Just the simple suggestion that capitalism and consumerism are not part of God's divine plan for the world initiated a Catholic capitalist counter-strike on Pope Francis, and ended the honeymoon in some American Catholic circles with the new pope. I suppose therein lies the key. If you want to know whether or not your "vision" or "program" for the church follows in the footsteps of Jesus, say it out loud, and see whether it sets in motion the wheels of commerce or the mechanics of crucifixion. Rebuilt is knocking on the door of the new evangelization by its critique of consumerism and advocacy for the message of the gospel. Whether it will make a difference in the church will depend a lot upon whether or not it will be able to articulate and start a movement, as Jesus did, that offers a choice between empires. Everything depends on that. For the "lost," and that is pretty much all of us, well, we already know that where we are is bad news. We need to hear the good news, and it's more than just serving donuts and changing our songs.

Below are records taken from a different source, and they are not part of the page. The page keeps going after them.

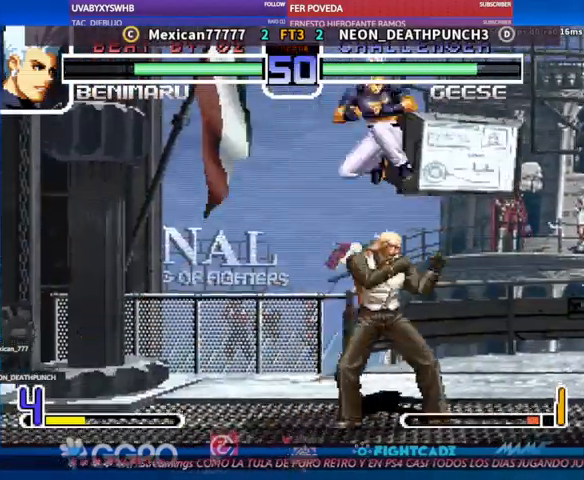
Gameplay with a controller (arcade stick); each line is a JSON object with the inputs held at the frame after it (dt_ms = milliseconds from this image to that frame). "events" lists button and stick changes between this image and that frame as [ms after this image, input, new state], when the widget could be followed in between. Not read: L3 R3.
{"dt_ms": 500, "buttons": [], "left_stick": "down-left", "events": [[33, "R2", "down"], [100, "R2", "up"], [233, "R1", "down"], [300, "R1", "up"], [333, "left_stick", "down"], [400, "left_stick", "down-left"]]}
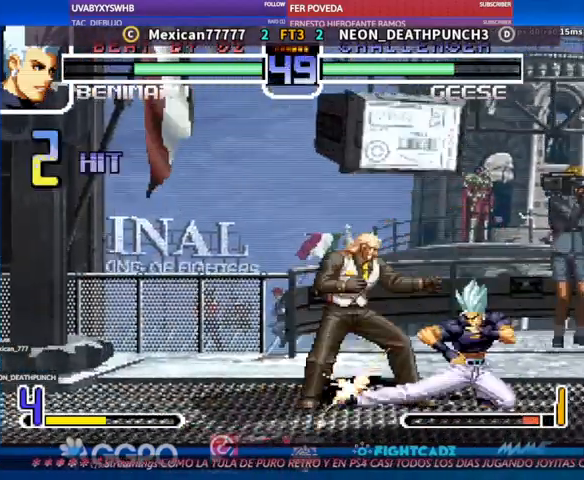
{"dt_ms": 500, "buttons": [], "left_stick": "down-left", "events": []}
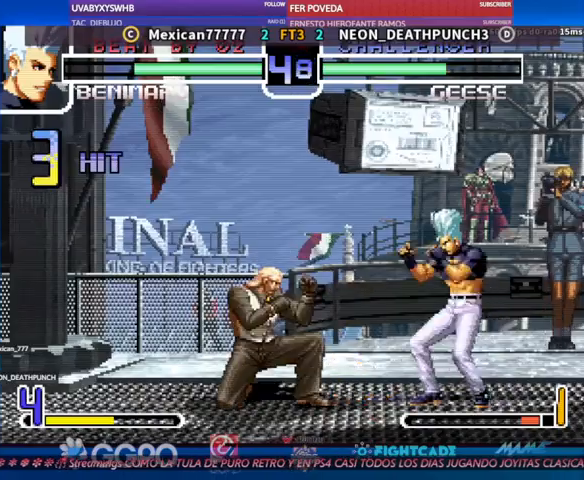
{"dt_ms": 500, "buttons": [], "left_stick": "left", "events": [[400, "left_stick", "left"]]}
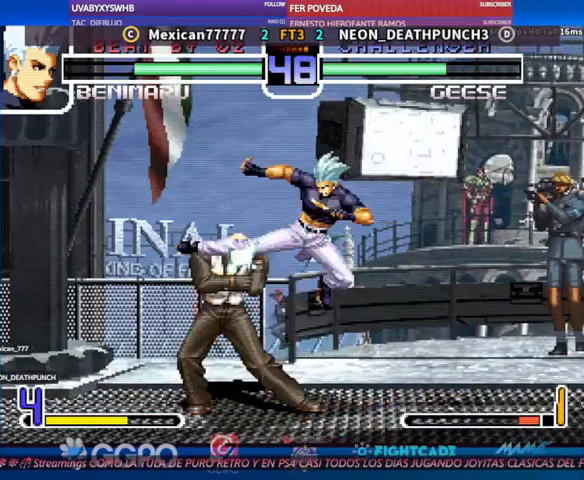
{"dt_ms": 500, "buttons": [], "left_stick": "down-left", "events": [[100, "left_stick", "down-left"]]}
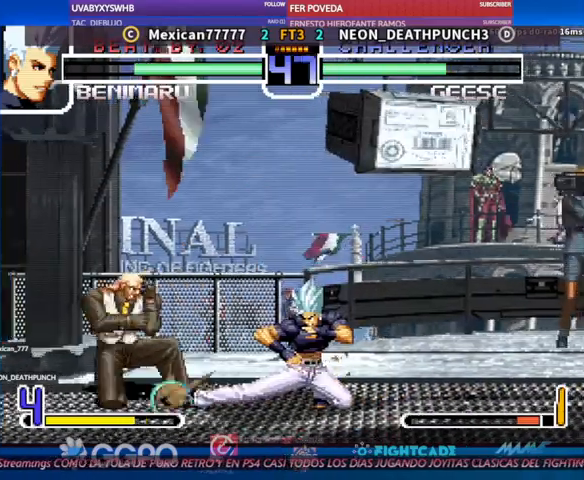
{"dt_ms": 500, "buttons": [], "left_stick": "center", "events": [[300, "R1", "down"], [300, "left_stick", "center"], [333, "TRIANGLE", "down"], [367, "R1", "up"], [367, "TRIANGLE", "up"]]}
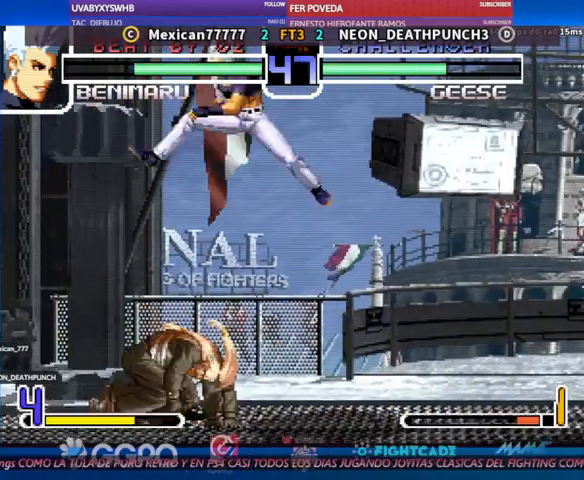
{"dt_ms": 500, "buttons": [], "left_stick": "up", "events": [[400, "left_stick", "up"]]}
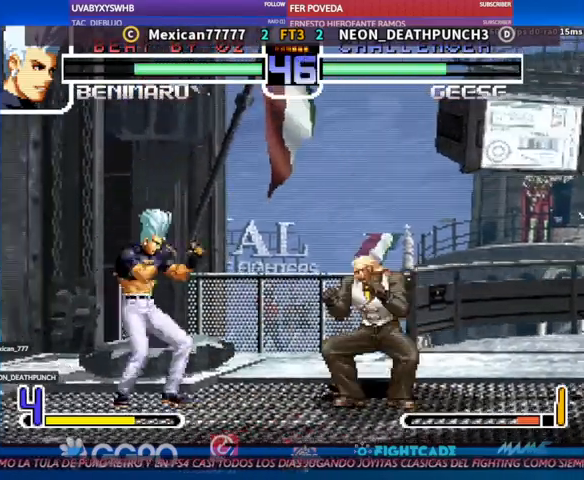
{"dt_ms": 500, "buttons": [], "left_stick": "center", "events": [[33, "R1", "down"], [33, "TRIANGLE", "down"], [33, "left_stick", "center"], [67, "TRIANGLE", "up"], [100, "R1", "up"]]}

But I want to affirm the instincts of Fr. White and Mr. Corcoran and their counterparts in recognizing the problem in running large parishes and how we can perpetuate our mistakes, turning what ought to be centers of mission and evangelization into country clubs and elite schools. The 1960s novel Morte d'Urban told the story of a religious community that was dying and ultimately only had enough staff to run its own seminaries. The church exists for the mission. Its essence is to go outside of itself. When we find ourselves just staying afloat and trying to serve people who are our own members, we're in danger of losing our identity. Those people who are gathering on Sunday, those disciples, ought to be the evangelizers. They—we—need to know the difference that being a Christian makes, the difference in this world, the difference between the reign of the God of love and the reign of every other power that is competing for our heart, soul, mind, and strength, and what that has to do with my neighbor. If they can start that discussion, and bring people in by the hundreds to hear that there is a choice to be made between empires that will lead to eternal life, life here and now that is of bottomless value, they may yet launch a dangerous movement that could not only rebuild the church, but renew the face of the earth.
But pay attention to the Francis effect, and listen for the rattle of the machines of marginalization and cross-building to hum to life. It's scary. But "the gates of Hades" will not prevail. That's the promise.